*WHAT YOU ARE ASKED TO DO*: In the records below, copy out the lines from the one that contains "INSTITUCIONAL" through the one that contains "Uncategorized", switching "Paranormal" to "Supernatural" and leaving everything else unchanged. Leave the pictures out of your answer.
***** DATA FOR REVIEW
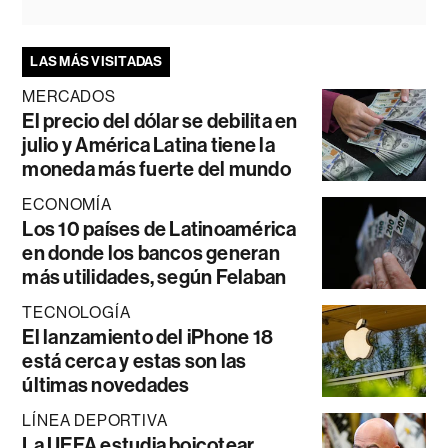
LAS MÁS VISITADAS
MERCADOS
El precio del dólar se debilita en
julio y América Latina tiene la
moneda más fuerte del mundo
ECONOMÍA
Los 10 países de Latinoamérica
en donde los bancos generan
más utilidades, según Felaban
TECNOLOGÍA
El lanzamiento del iPhone 18
está cerca y estas son las
últimas novedades
LÍNEA DEPORTIVA
La UEFA estudia boicotear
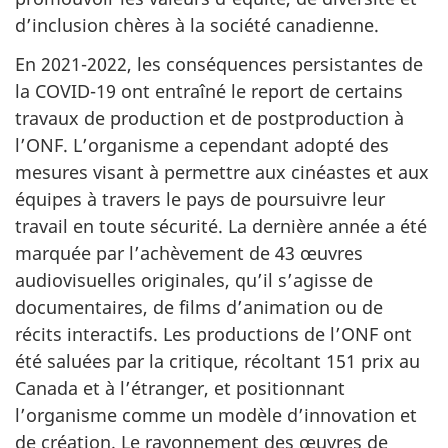
d’inclusion chères à la société canadienne.
En 2021-2022, les conséquences persistantes de
la COVID-19 ont entraîné le report de certains
travaux de production et de postproduction à
l’ONF. L’organisme a cependant adopté des
mesures visant à permettre aux cinéastes et aux
équipes à travers le pays de poursuivre leur
travail en toute sécurité. La dernière année a été
marquée par l’achèvement de 43 œuvres
audiovisuelles originales, qu’il s’agisse de
documentaires, de films d’animation ou de
récits interactifs. Les productions de l’ONF ont
été saluées par la critique, récoltant 151 prix au
Canada et à l’étranger, et positionnant
l’organisme comme un modèle d’innovation et
de création. Le rayonnement des œuvres de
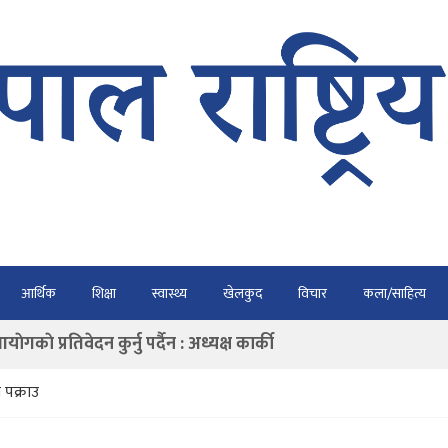
भैरहवाबाट काठमाडौं ल्याइए
आर्थिक
शिक्षा
स्वास्थ्य
खेलकुद
विचार
कला/साहित्य
र्ने
ाे प्रतिवेदन कुर्नु पर्दैन : अध्यक्ष कार्की
राउ गर्न डिजीटल अभियान
 पक्राउ
ार्यतालिका सार्वजनिक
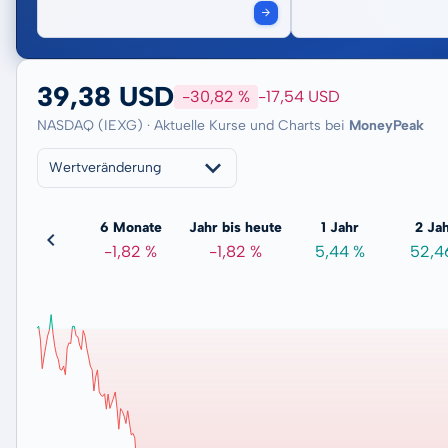
39,38 USD
-30,82 %
-17,54 USD
NASDAQ (IEXG) · Aktuelle Kurse und Charts bei
MoneyPeak
Wertveränderung
3 Monate
6 Monate
Jahr bis heute
1 Jahr
2 Ja
-3,84 %
-1,82 %
-1,82 %
5,44 %
52,4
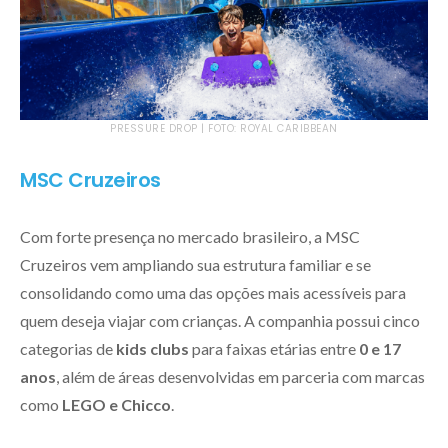
PRESSURE DROP | FOTO: ROYAL CARIBBEAN
MSC Cruzeiros
Com forte presença no mercado brasileiro, a MSC
Cruzeiros vem ampliando sua estrutura familiar e se
consolidando como uma das opções mais acessíveis para
quem deseja viajar com crianças. A companhia possui cinco
categorias de
kids clubs
para faixas etárias entre
0 e 17
anos
, além de áreas desenvolvidas em parceria com marcas
como
LEGO e Chicco
.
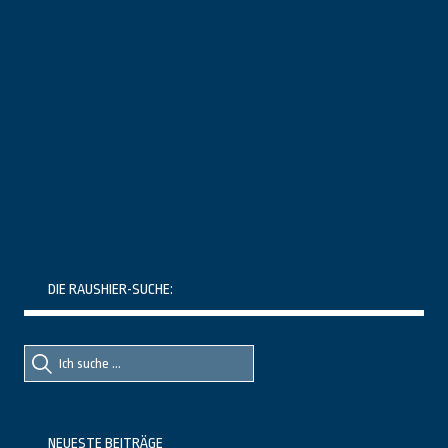
DIE RAUSHIER-SUCHE:
Suche
Suche
nach::
nach:
NEUESTE BEITRÄGE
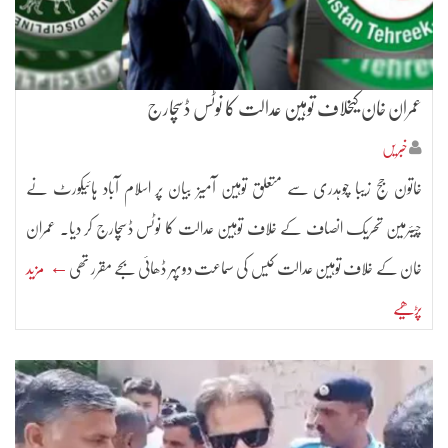
عمران خان کیخلاف توہین عدالت کا نوٹس ڈسچارج
خبریں
خاتون جج زیبا چوہدری سے متعلق توہین آمیز بیان پر اسلام آباد ہائیکورٹ نے
چیئرمین تحریک انصاف کے خلاف توہین عدالت کا نوٹس ڈسچارج کر دیا۔ عمران
خان کے خلاف توہین عدالت کیس کی سماعت دوپہر ڈھائی بجے مقرر تھی
← مزید
پڑھیے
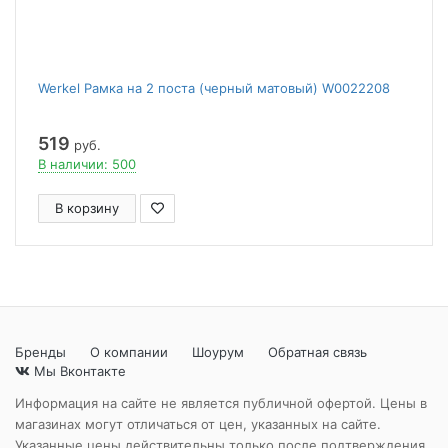
Werkel Рамка на 2 поста (черный матовый) W0022208
519
руб.
В наличии: 500
В корзину
Бренды
О компании
Шоурум
Обратная связь
Мы Вконтакте
Информация на сайте не является публичной офертой. Цены в
магазинах могут отличаться от цен, указанных на сайте.
Указанные цены действительны только после подтверждения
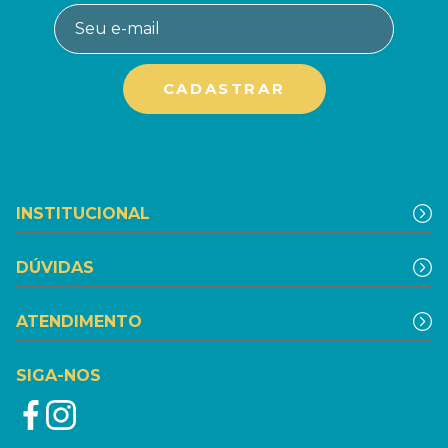
INSTITUCIONAL
DÚVIDAS
ATENDIMENTO
SIGA-NOS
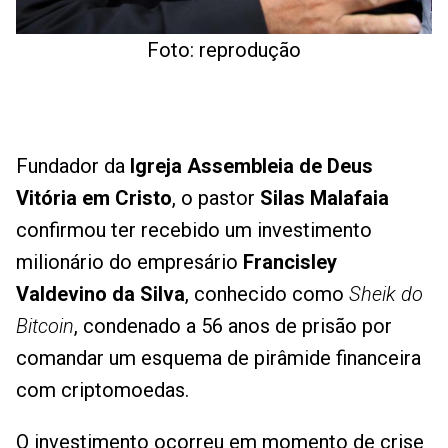
Foto: reprodução
Fundador da
Igreja Assembleia de Deus
Vitória em Cristo
, o pastor
Silas Malafaia
confirmou ter recebido um investimento
milionário do empresário
Francisley
Valdevino da Silva
, conhecido como
Sheik do
Bitcoin
, condenado a 56 anos de prisão por
comandar um esquema de pirâmide financeira
com criptomoedas.
O investimento ocorreu em momento de crise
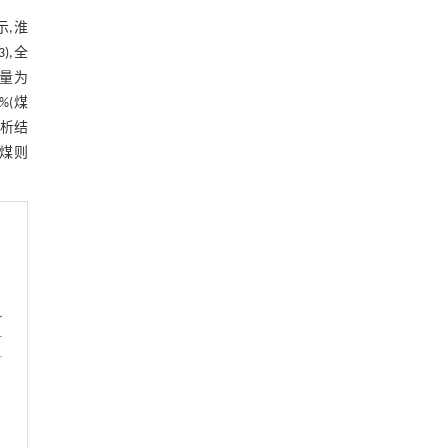
示,淮
),全
含量为
7%(煤
分析结
北煤则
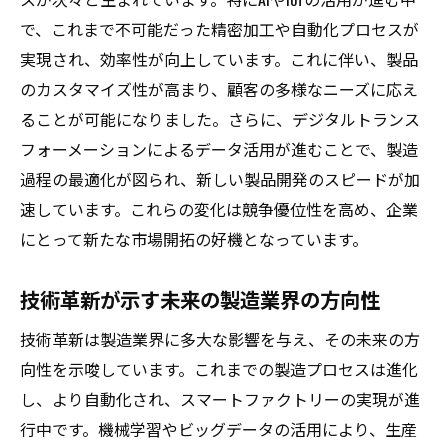
で、これまで不可能だった精密加工や自動化プロセスが
実現され、効率性が向上しています。これに伴い、製品
のカスタマイズ性が高まり、顧客の多様なニーズに応え
ることが可能になりました。さらに、デジタルトランス
フォーメーションによるデータ活用が進むことで、製造
過程の最適化が図られ、新しい製品開発のスピードが加
速しています。これらの変化は競争優位性を高め、企業
にとって新たな市場開拓の好機となっています。
技術革新が示す未来の製造業界の方向性
技術革新は製造業界に多大な影響を与え、その未来の方
向性を示唆しています。これまでの製造プロセスは進化
し、より自動化され、スマートファクトリーの実現が進
行中です。機械学習やビッグデータの活用により、生産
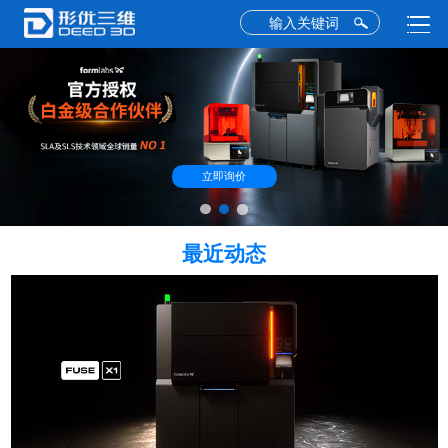
立即询价
最近动态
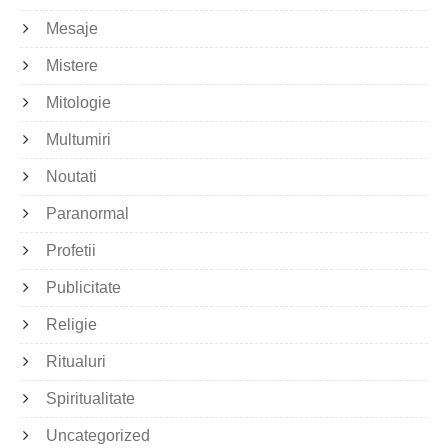
Mesaje
Mistere
Mitologie
Multumiri
Noutati
Paranormal
Profetii
Publicitate
Religie
Ritualuri
Spiritualitate
Uncategorized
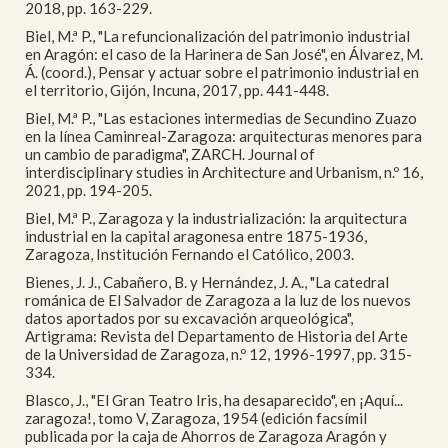
2018, pp. 163-229.
Biel, M.ª P., "La refuncionalización del patrimonio industrial
en Aragón: el caso de la Harinera de San José", en Álvarez, M.
Á. (coord.), Pensar y actuar sobre el patrimonio industrial en
el territorio, Gijón, Incuna, 2017, pp. 441-448.
Biel, M.ª P., "Las estaciones intermedias de Secundino Zuazo
en la línea Caminreal-Zaragoza: arquitecturas menores para
un cambio de paradigma", ZARCH. Journal of
interdisciplinary studies in Architecture and Urbanism, n.º 16,
2021, pp. 194-205.
Biel, M.ª P., Zaragoza y la industrialización: la arquitectura
industrial en la capital aragonesa entre 1875-1936,
Zaragoza, Institución Fernando el Católico, 2003.
Bienes, J. J., Cabañero, B. y Hernández, J. A., "La catedral
románica de El Salvador de Zaragoza a la luz de los nuevos
datos aportados por su excavación arqueológica",
Artigrama: Revista del Departamento de Historia del Arte
de la Universidad de Zaragoza, n.º 12, 1996-1997, pp. 315-
334.
Blasco, J., "El Gran Teatro Iris, ha desaparecido", en ¡Aquí...
zaragoza!, tomo V, Zaragoza, 1954 (edición facsímil
publicada por la caja de Ahorros de Zaragoza Aragón y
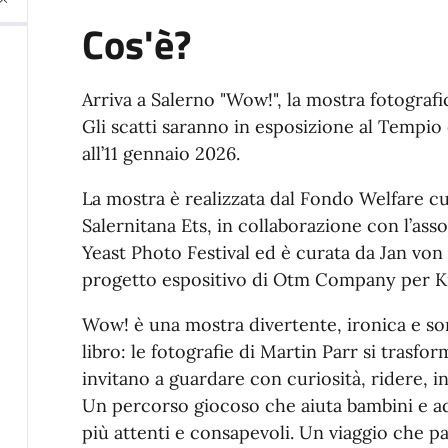
Cos'è?
Arriva a Salerno "Wow!", la mostra fotografic
Gli scatti saranno in esposizione al Tempi
all’11 gennaio 2026.
La mostra è realizzata dal Fondo Welfare c
Salernitana Ets, in collaborazione con l’as
Yeast Photo Festival ed è curata da Jan vo
progetto espositivo di Otm Company per K
Wow! è una mostra divertente, ironica e s
libro: le fotografie di Martin Parr si trasf
invitano a guardare con curiosità, ridere, in
Un percorso giocoso che aiuta bambini e ad
più attenti e consapevoli. Un viaggio che p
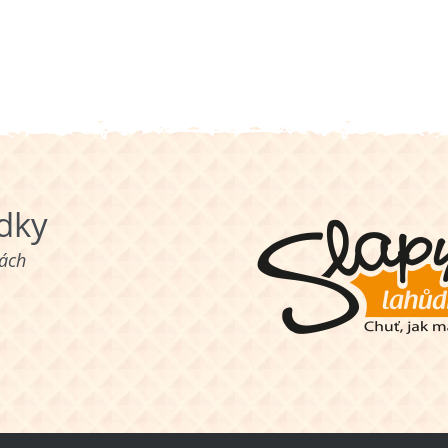
ůdky
nách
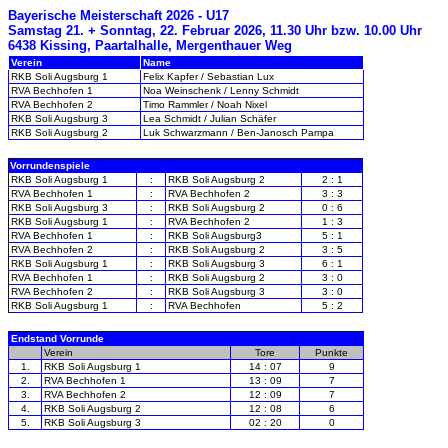
Bayerische Meisterschaft 2026 - U17
Samstag 21. + Sonntag, 22. Februar 2026, 11.30 Uhr bzw. 10.00 Uhr
6438 Kissing, Paartalhalle, Mergenthauer Weg
Verein
Name
RKB Soli Augsburg 1
Felix Kapfer / Sebastian Lux
RVA Bechhofen 1
Noa Weinschenk / Lenny Schmidt
RVA Bechhofen 2
Timo Rammler / Noah Nixel
RKB Soli Augsburg 3
Lea Schmidt / Julian Schäfer
RKB Soli Augsburg 2
Luk Schwarzmann / Ben-Janosch Pampa
Vorrundenspiele
RKB Soli Augsburg 1
:
RKB Soli Augsburg 2
2 : 1
RVA Bechhofen 1
:
RVA Bechhofen 2
3 : 3
RKB Soli Augsburg 3
:
RKB Soli Augsburg 2
0 : 6
RKB Soli Augsburg 1
:
RVA Bechhofen 2
1 : 3
RVA Bechhofen 1
:
RKB Soli Augsburg3
5 : 1
RVA Bechhofen 2
:
RKB Soli Augsburg 2
3 : 5
RKB Soli Augsburg 1
:
RKB Soli Augsburg 3
6 : 1
RVA Bechhofen 1
:
RKB Soli Augsburg 2
3 : 0
RVA Bechhofen 2
:
RKB Soli Augsburg 3
3 : 0
RKB Soli Augsburg 1
:
RVA Bechhofen
5 : 2
Endstand Vorrunde
-
Verein
Tore
Punkte
1.
RKB Soli Augsburg 1
14 : 07
9
2.
RVA Bechhofen 1
13 : 09
7
3.
RVA Bechhofen 2
12 : 09
7
4.
RKB Soli Augsburg 2
12 : 08
6
5.
RKB Soli Augsburg 3
02 : 20
0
**********
*SOLUTION TO THE EXERCISE*:
INSTITUCIONAL
DÚVIDAS
ATENDIMENTO
SIGA-NOS
Foto: reprodução
Fundador da
Igreja Assembleia de Deus
Vitória em Cristo
, o pastor
Silas Malafaia
confirmou ter recebido um investimento
milionário do empresário
Francisley
Valdevino da Silva
, conhecido como
Sheik do
Bitcoin
, condenado a 56 anos de prisão por
comandar um esquema de pirâmide financeira
com criptomoedas.
O investimento ocorreu em momento de crise
示,淮
),全
含量为
7%(煤
分析结
北煤则
で、これまで不可能だった精密加工や自動化プロセスが
実現され、効率性が向上しています。これに伴い、製品
のカスタマイズ性が高まり、顧客の多様なニーズに応え
ることが可能になりました。さらに、デジタルトランス
フォーメーションによるデータ活用が進むことで、製造
過程の最適化が図られ、新しい製品開発のスピードが加
速しています。これらの変化は競争優位性を高め、企業
にとって新たな市場開拓の好機となっています。
技術革新が示す未来の製造業界の方向性
技術革新は製造業界に多大な影響を与え、その未来の方
向性を示唆しています。これまでの製造プロセスは進化
し、より自動化され、スマートファクトリーの実現が進
行中です。機械学習やビッグデータの活用により、生産
立即询价
最近动态
Mesaje
Mistere
Mitologie
Multumiri
Noutati
Supernatural
Profetii
Publicitate
Religie
Ritualuri
Spiritualitate
Uncategorized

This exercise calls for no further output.